→ **BRIEF**
Scan the data below and copy each line where "treated" occurs.

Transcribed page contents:
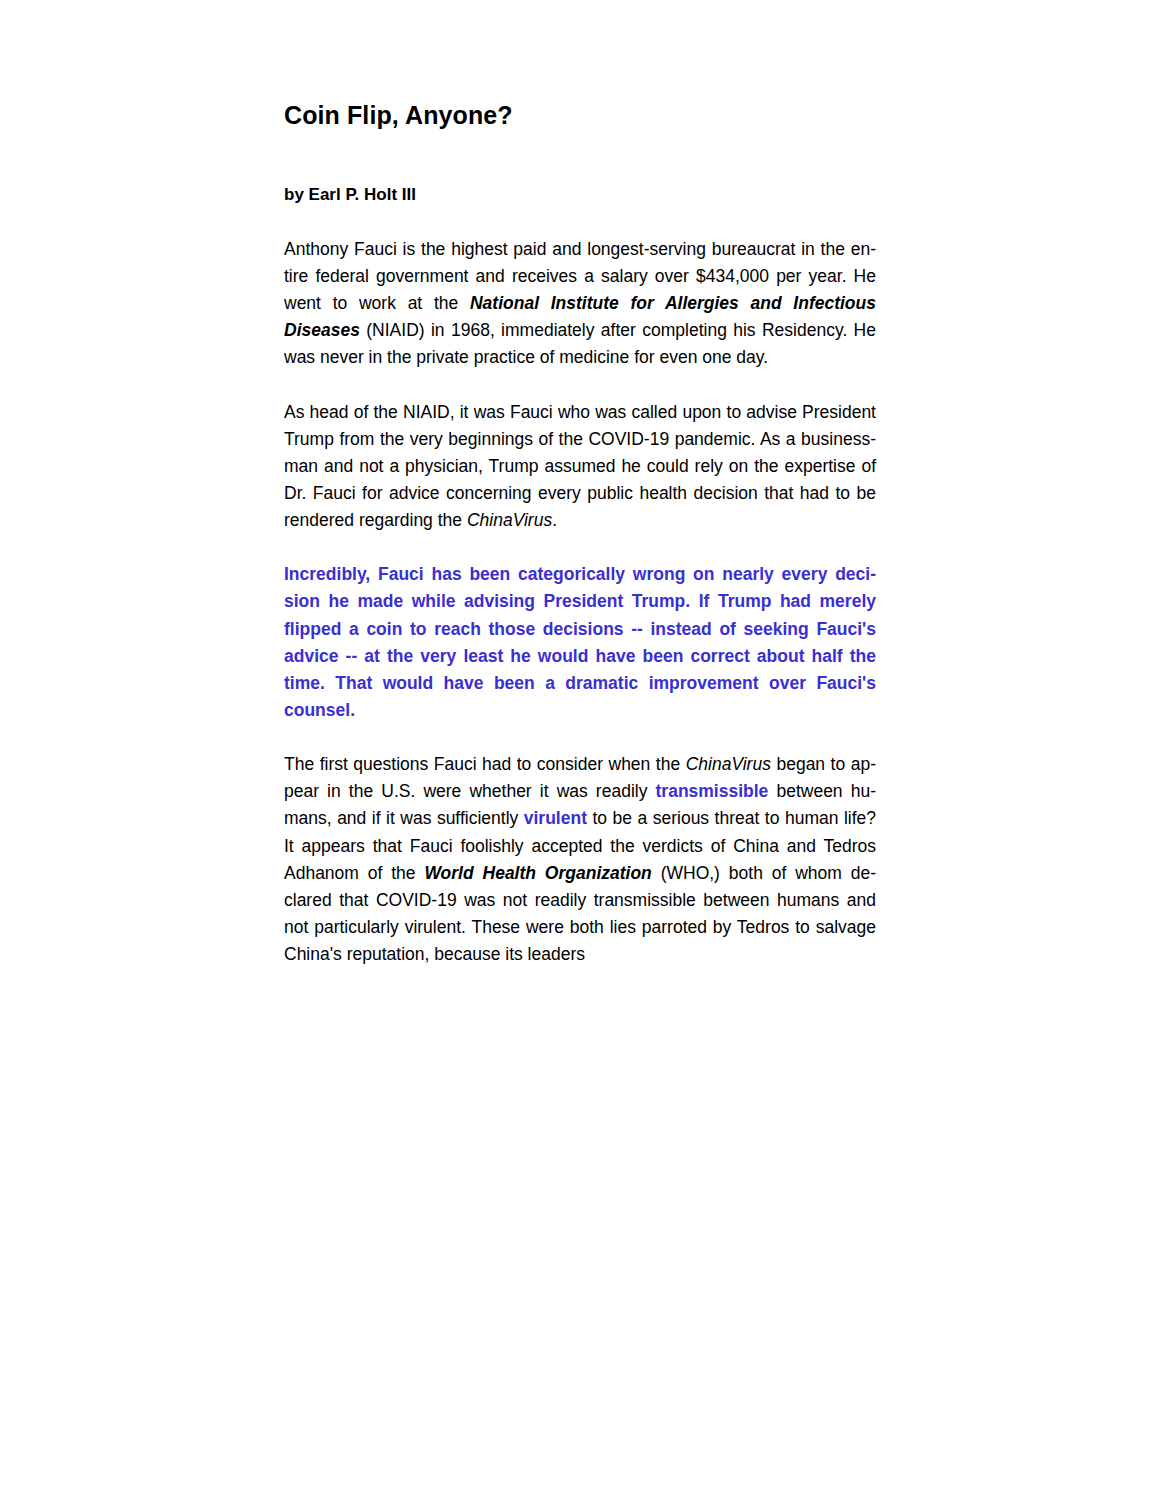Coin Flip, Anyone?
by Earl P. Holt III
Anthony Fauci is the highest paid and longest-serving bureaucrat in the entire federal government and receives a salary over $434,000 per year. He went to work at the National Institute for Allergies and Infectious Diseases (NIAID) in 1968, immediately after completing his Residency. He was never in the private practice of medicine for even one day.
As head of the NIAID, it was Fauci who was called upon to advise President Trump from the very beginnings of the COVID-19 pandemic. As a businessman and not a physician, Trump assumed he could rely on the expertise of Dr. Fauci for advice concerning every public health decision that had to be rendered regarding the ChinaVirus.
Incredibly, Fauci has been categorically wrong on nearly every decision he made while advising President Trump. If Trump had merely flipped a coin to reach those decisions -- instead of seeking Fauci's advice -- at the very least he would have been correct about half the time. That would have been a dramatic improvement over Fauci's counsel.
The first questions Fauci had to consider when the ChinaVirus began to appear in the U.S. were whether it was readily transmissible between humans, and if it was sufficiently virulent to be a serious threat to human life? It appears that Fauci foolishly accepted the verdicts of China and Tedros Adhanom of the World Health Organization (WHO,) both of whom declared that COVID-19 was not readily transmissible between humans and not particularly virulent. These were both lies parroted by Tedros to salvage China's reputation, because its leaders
==
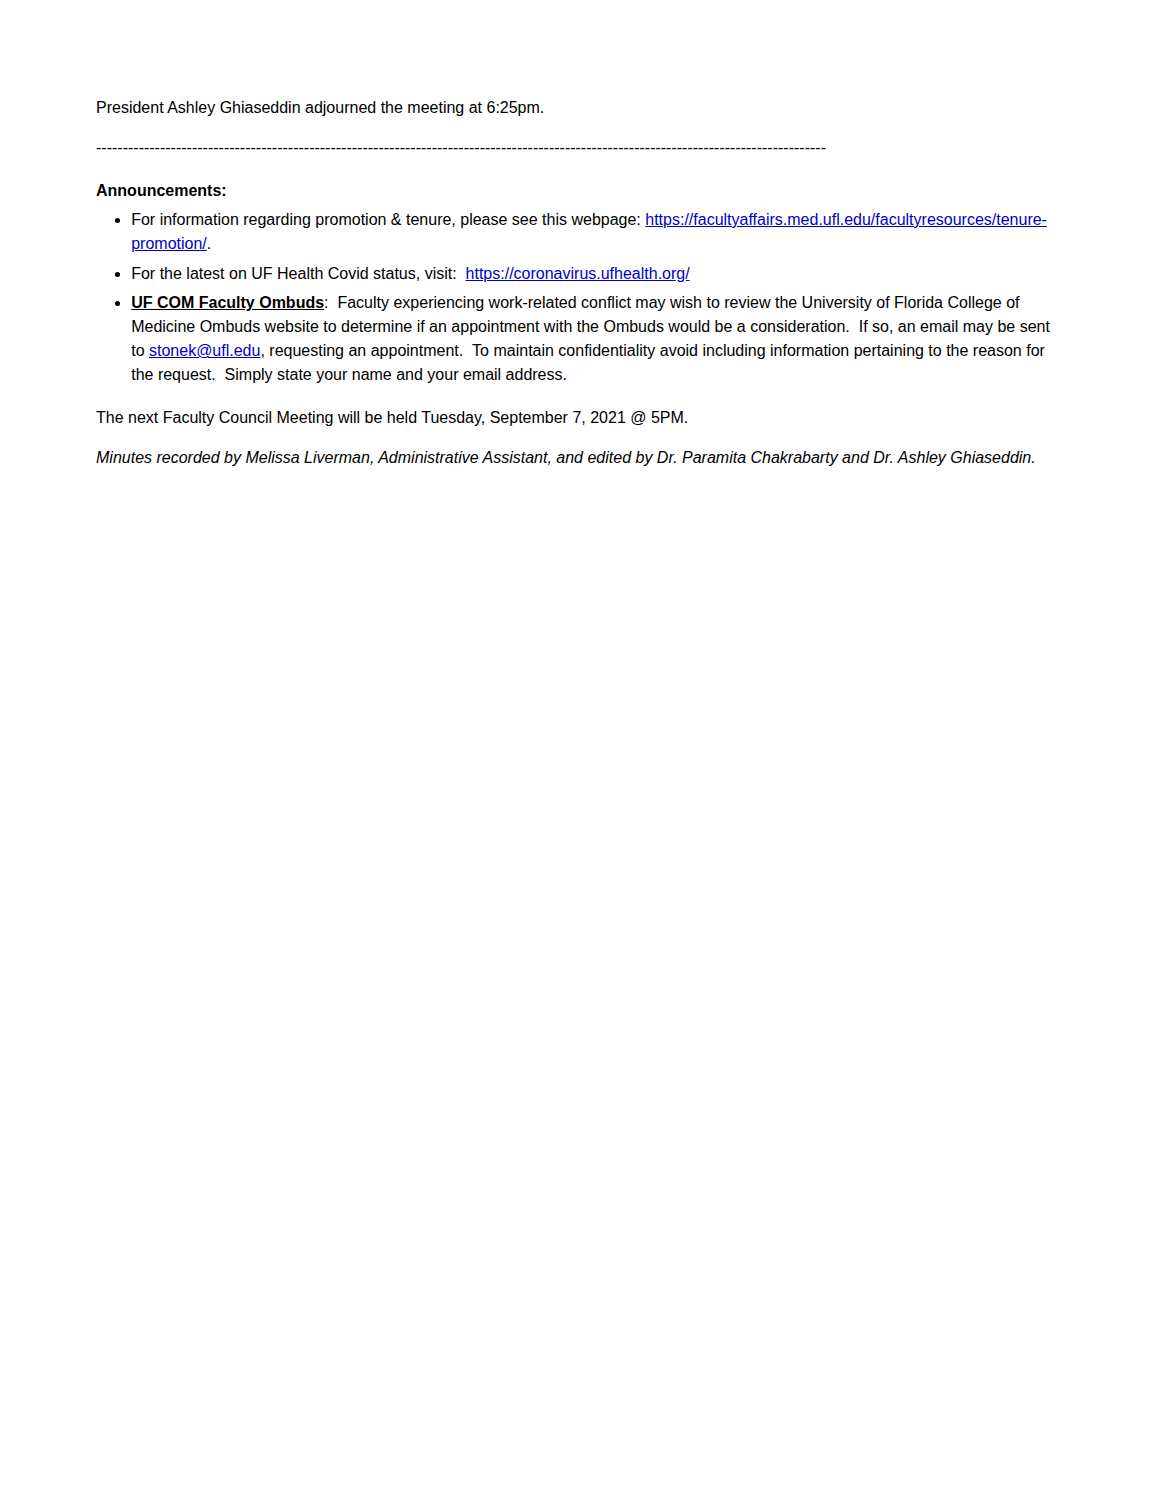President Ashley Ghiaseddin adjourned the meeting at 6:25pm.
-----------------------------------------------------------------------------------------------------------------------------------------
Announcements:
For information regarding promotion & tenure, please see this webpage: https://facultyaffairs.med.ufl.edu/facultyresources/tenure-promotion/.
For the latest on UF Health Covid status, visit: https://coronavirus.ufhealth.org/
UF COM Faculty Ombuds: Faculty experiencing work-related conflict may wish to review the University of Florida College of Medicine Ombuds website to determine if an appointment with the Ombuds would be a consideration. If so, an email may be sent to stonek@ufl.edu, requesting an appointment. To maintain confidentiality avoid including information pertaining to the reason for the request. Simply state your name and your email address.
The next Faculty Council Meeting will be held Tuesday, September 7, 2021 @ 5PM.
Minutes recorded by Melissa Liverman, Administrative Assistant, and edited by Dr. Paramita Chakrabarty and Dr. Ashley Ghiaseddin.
--
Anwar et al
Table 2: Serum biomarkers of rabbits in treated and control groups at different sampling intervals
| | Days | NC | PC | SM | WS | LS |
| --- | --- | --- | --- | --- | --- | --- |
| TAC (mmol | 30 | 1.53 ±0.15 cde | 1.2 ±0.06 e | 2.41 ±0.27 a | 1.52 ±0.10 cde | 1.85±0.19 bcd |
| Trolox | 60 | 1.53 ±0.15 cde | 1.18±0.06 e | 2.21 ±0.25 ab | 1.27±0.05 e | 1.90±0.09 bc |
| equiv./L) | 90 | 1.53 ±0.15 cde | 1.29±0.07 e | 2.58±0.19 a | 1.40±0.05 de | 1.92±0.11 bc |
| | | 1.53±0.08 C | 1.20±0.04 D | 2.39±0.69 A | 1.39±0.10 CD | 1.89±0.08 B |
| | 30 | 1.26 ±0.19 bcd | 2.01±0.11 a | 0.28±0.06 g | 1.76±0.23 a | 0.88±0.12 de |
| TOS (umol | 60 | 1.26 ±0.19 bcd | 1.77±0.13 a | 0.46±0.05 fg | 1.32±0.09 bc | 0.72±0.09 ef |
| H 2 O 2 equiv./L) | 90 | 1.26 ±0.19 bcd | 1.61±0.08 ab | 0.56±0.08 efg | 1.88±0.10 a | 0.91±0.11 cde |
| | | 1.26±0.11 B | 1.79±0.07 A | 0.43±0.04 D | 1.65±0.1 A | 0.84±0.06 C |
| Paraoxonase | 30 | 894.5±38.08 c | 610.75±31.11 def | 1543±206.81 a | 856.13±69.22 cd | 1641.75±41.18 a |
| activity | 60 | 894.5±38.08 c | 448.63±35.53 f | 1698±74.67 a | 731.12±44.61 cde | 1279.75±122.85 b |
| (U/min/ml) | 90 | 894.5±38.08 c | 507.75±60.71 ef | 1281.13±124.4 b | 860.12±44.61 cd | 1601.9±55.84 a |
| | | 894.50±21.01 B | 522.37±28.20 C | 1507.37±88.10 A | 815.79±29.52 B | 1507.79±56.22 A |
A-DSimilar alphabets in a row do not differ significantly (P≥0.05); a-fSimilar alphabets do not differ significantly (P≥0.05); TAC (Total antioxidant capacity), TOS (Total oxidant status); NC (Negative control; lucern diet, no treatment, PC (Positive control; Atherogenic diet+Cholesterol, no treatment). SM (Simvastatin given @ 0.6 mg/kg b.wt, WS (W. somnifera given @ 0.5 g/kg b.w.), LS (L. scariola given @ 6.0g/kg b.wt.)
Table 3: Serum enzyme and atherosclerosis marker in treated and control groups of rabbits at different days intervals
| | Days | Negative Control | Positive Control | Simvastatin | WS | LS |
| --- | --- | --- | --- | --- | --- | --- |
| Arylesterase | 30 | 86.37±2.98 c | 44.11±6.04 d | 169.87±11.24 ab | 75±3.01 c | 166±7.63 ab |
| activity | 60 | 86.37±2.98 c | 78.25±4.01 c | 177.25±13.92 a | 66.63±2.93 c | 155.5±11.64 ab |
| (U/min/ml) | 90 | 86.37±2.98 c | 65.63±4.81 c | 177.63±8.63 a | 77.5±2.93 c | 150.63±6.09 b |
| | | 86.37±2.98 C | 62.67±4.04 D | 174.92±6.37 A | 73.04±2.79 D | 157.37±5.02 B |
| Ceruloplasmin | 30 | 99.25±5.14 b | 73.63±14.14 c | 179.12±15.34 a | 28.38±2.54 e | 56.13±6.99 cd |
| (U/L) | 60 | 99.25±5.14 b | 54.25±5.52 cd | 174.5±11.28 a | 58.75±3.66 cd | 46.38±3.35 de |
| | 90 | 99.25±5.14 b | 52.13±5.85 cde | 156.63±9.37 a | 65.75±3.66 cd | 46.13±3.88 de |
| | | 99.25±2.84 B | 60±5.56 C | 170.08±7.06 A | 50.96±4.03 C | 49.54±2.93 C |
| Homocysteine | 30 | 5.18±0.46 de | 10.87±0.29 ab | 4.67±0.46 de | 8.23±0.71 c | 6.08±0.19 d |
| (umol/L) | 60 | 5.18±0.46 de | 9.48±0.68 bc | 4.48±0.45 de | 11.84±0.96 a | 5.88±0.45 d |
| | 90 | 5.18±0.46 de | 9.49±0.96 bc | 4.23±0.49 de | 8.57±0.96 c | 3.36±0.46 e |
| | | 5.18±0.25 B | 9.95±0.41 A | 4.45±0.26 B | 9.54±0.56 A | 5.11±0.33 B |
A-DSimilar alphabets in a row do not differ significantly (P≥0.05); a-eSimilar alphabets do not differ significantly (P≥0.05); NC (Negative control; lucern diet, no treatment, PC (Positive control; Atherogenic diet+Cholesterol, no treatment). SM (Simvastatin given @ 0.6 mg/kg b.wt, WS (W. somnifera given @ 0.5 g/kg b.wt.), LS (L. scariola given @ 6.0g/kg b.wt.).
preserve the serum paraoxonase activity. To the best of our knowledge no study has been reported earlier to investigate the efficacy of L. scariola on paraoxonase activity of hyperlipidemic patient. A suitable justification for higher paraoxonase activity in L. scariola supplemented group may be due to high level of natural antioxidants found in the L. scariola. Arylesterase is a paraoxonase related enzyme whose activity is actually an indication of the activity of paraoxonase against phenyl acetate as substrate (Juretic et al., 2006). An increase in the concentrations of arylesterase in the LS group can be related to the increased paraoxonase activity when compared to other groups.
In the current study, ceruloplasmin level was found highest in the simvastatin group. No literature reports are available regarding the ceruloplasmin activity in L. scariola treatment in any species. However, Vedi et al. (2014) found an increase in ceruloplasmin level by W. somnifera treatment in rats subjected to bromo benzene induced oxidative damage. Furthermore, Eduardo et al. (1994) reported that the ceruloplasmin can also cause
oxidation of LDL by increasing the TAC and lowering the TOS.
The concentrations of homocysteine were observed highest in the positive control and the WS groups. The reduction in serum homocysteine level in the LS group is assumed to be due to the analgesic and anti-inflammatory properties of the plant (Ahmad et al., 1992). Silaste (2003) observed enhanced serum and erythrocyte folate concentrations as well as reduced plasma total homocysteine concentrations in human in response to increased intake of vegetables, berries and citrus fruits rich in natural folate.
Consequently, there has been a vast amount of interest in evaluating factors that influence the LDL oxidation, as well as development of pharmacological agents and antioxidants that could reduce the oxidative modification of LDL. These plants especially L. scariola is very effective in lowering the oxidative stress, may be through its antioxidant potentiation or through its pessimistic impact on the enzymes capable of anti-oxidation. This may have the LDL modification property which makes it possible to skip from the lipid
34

→ **ANSWER TO THE PROBLEM**
Table 2: Serum biomarkers of rabbits in treated and control groups at different sampling intervals
Table 3: Serum enzyme and atherosclerosis marker in treated and control groups of rabbits at different days intervals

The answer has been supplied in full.